El transporte, marca 'Mercedes Benz', con la tolva llena de cemento recién mezclado, se dirigía hacia Cantabria. Ocupaba el carril rápido, uno de los tres que tiene la autopista en la conocida como recta de Max Center, dentro del término municipal de Trapagaran, a pesar de que los transportes pesados y lentos, deben circular preferentemente por su derecha.
A falta de conocer la conclusión del atestado que realiza la Unidad de Tráfico de la Ertzaintza en Vizcaya, el conductor de la hormigonera perdió el control del volante, y fue «dando bandazos» a lo largo de varios metros, hasta que saltó la mediana e invadió el sentido contrario, por el que se aproximaban varios coches. Además del 'Daewoo' del fallecido, resultaron afectadas una furgoneta y otro turismo.
«He visto el camión de lejos. Venía arrastrándose contra la mediana unos 30 ó 40 metros; pero cuando yo pensaba que iba a frenar, de repente, ha salido volando como un twister, catapultado hacia el otro sentido. Y ha caído sobre el coche como si fuera un sandwich», describía a pie de autopista de forma gráfica Sergio Medina, de 28 años, que conducía una furgoneta de la empresa de telecomunicaciones Aplica, contra la que colisionó el vehículo de la víctima.
«Una gran nube de polvo»
«Ha sido como una película, se ha levantado una gran nube de polvo. Otro coche y yo, que iba por el carril central, hemos podido esquivar el camión, pero él (por la víctima) ni lo ha visto. Pobre hombre», se lamentaba el joven, a medida que iba tomando conciencia de lo sucedido. Tanto él, que volvía a su casa a comer, como el otro automovilista, también afectado por el accidente, se apearon de sus vehículos y se dirigieron al coche peor parado, el 'Daewoo' que había quedado como un «acordeón», y totalmente girado, donde yacía la víctima. «Yo no soy médico pero era evidente que no podíamos hacer ya nada por él», explicaba Sergio.
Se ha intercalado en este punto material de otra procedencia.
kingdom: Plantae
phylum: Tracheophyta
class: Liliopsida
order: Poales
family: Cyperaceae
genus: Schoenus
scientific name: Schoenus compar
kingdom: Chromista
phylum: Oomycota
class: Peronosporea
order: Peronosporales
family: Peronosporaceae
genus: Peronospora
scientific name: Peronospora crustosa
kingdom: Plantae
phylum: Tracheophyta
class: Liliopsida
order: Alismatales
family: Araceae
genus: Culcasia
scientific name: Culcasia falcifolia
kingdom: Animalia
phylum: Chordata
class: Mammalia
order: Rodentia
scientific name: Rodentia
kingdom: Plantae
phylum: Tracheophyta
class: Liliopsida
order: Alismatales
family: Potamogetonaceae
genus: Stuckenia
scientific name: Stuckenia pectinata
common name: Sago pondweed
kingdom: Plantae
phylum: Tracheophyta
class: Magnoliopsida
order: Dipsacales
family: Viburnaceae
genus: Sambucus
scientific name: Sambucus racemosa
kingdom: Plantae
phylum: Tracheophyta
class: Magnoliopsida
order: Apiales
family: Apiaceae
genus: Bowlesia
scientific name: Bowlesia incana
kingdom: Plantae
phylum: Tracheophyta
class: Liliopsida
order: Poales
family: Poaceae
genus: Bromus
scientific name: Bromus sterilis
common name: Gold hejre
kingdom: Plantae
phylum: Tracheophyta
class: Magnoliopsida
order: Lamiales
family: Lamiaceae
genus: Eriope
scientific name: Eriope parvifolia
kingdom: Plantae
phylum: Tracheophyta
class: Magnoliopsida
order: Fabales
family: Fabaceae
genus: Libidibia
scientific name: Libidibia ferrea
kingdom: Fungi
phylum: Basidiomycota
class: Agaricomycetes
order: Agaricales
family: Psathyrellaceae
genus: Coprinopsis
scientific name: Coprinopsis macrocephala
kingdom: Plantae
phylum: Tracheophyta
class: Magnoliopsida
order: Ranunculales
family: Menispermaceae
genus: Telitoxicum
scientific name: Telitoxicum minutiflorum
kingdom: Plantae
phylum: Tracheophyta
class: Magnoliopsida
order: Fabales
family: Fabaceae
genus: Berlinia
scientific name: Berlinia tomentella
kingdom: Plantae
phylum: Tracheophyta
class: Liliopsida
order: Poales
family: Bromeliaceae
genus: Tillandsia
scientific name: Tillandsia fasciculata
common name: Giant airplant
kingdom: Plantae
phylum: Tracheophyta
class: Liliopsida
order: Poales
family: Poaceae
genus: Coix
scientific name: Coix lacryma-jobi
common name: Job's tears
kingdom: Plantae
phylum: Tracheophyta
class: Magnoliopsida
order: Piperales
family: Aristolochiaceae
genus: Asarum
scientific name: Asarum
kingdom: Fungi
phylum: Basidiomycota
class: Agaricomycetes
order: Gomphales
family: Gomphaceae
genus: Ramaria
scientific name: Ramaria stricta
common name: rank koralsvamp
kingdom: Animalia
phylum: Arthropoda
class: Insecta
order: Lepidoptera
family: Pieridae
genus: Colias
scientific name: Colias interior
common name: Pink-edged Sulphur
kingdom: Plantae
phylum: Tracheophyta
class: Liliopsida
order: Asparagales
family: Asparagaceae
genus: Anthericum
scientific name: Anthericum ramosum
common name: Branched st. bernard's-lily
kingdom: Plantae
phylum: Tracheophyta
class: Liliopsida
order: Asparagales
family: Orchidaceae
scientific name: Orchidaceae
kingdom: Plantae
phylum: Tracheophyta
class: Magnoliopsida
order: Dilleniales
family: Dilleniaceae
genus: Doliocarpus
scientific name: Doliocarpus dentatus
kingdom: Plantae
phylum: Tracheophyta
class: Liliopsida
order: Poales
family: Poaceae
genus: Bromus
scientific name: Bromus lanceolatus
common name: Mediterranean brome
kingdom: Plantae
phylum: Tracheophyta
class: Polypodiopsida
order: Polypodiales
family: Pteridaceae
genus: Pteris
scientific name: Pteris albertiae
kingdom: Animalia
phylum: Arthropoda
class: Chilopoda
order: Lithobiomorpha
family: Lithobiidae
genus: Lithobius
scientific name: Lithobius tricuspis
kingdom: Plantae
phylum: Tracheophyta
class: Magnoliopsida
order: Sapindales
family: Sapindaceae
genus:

Varias dotaciones de los Bomberos de la Diputación liberaron al conductor del camión, que había quedado atrapado en la cabina por las piernas, y al fallecido. Tuvieron que desguazar el 'Daewoo' y levantar el techo con la máquina cortachapas para extraer el cuerpo. Mientras un médico de Osakidetza certificaba el fallecimiento de la víctima, el chófer de la hormigonera fue atendido por sanitarios de una ambulancia de la DYA. Aunque su estado de salud era bueno, el hombre fue trasladado al hospital de Cruces para ser sometido a sendos controles de drogas y de alcohol, que dieron un resultado positivo, y desencadenaron su inmediato arresto por parte de la Ertzaintza.
El punto del accidente parecía un campo tras la batalla. La hormigonera levantó de cuajo las vallas que formaban la mediana. El aparatoso siniestro dejó cortado el carril izquierdo de la A-8 en dirección hacia Santander y el central e izquierdo hacia Bilbao, lo que desencadenó un atasco infernal en ambos sentidos. El suceso se registró en plena hora punta en uno de los días del año más complicados para el tráfico, por ser, además de un lunes lluvioso, primer día de rebajas, vuelta al colegio para algunos niños después de las vacaciones navideñas, y el regreso al trabajo de muchos.